TIME AND THE "I" THOUGHT



This morning the thought appeared "there is no you."  Took a look and was like wow … yes there is emptiness here and was able to see something that is being pointed too.  As a kid two things seemed very strange to me that everyone else agreed was absolutely real.  One is "time" and the other are "words." With a child's mind everything is much more simple and the simplicity pointed to the obviousness that both "time" and "words" were man-made.  From that realization it has formed to what can now be shared (seemingly) many, many years later with a more educated way of saying it (though not much more,  heh).

So, what was seen is that if one said the word "car" (was in one at the time) over an over again … it begins to lose it's meaning.  Without knowing it's meaning it could have meant anything …  as long as someone else agreed that whatever it was named it is what it is … however … and … just because something is "named" doesn't make it what the name is  (like humans).  That was what was revealed about words … the seeing that they are only "real" because we agree with others that certain sounds represent what we see with our eyes.

Records drawn from a dataset:
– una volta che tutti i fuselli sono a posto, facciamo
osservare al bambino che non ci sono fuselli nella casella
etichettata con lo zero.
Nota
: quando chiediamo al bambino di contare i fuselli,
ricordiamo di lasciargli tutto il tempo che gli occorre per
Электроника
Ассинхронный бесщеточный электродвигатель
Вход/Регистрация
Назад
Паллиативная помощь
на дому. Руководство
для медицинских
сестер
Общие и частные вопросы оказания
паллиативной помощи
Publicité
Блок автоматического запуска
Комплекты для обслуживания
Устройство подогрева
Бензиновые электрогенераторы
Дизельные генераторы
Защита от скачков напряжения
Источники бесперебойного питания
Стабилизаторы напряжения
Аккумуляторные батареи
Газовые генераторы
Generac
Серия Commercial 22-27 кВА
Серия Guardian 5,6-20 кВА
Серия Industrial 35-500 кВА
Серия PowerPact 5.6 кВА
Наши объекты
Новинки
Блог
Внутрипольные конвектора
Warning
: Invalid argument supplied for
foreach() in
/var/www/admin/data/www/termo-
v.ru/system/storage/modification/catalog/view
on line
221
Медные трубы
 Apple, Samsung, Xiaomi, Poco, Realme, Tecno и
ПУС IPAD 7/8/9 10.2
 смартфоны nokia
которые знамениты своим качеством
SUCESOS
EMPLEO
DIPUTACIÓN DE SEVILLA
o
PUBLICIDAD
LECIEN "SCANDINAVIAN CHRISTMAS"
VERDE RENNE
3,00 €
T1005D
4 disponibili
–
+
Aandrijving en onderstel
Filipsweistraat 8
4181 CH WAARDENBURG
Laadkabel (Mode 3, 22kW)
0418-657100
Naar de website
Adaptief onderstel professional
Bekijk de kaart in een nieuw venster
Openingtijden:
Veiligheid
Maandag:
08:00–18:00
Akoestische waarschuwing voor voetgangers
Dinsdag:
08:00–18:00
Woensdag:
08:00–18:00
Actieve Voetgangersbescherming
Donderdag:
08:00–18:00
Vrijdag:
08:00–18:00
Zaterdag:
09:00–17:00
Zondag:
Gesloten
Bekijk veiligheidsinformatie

What you are asked to do ->
Can you continue the reflection on time and the "I" thought, picking up after its final sentence? You won't need the lines above for anything.

Your response ->
Then there was time … this took more time (heh) to grasp.  It was actually more of a wondering of "how could time be real?"   This image appeared of just space (not even that really) but just this vast Emptiness and then a grid is laid upon that Emptiness and it is called "time" but there really is no "time" or another way of saying it is … it is only and forever  Now.  



Time (the grid) is just another man-made thing that we all have agreed upon.  So "time"  is the grid that is laid on Emptiness/Space ... that drove the investigation even deeper.  A question arose "what is the universe laid on? ... what is behind the universe?"  Well the Gift was/is received and there is no word for what was/is Revealed ... could call it … Light or Energy, Brightness,  Emptiness, Space, Stillness (see picture above for vague concept the yellow is the backdrop or the screen that all appears on)...but it's not really that … what is before time and before words and before bodies and before the Universe and is right Now forever Now … it is Everything and everything is in IT … it animates everything and yet is not an IT (obsoletely indescribable).

So that created a bit of a freak out for a good 10 years … with bouts of paranoia that still arise (don't underestimate the power of beliefs).  However, the Universe and Time (don't say this to a scientist that hasn't dug all the way through) do not actually exist.  Which brings us back to the original thought that appeared this morning "there is no you."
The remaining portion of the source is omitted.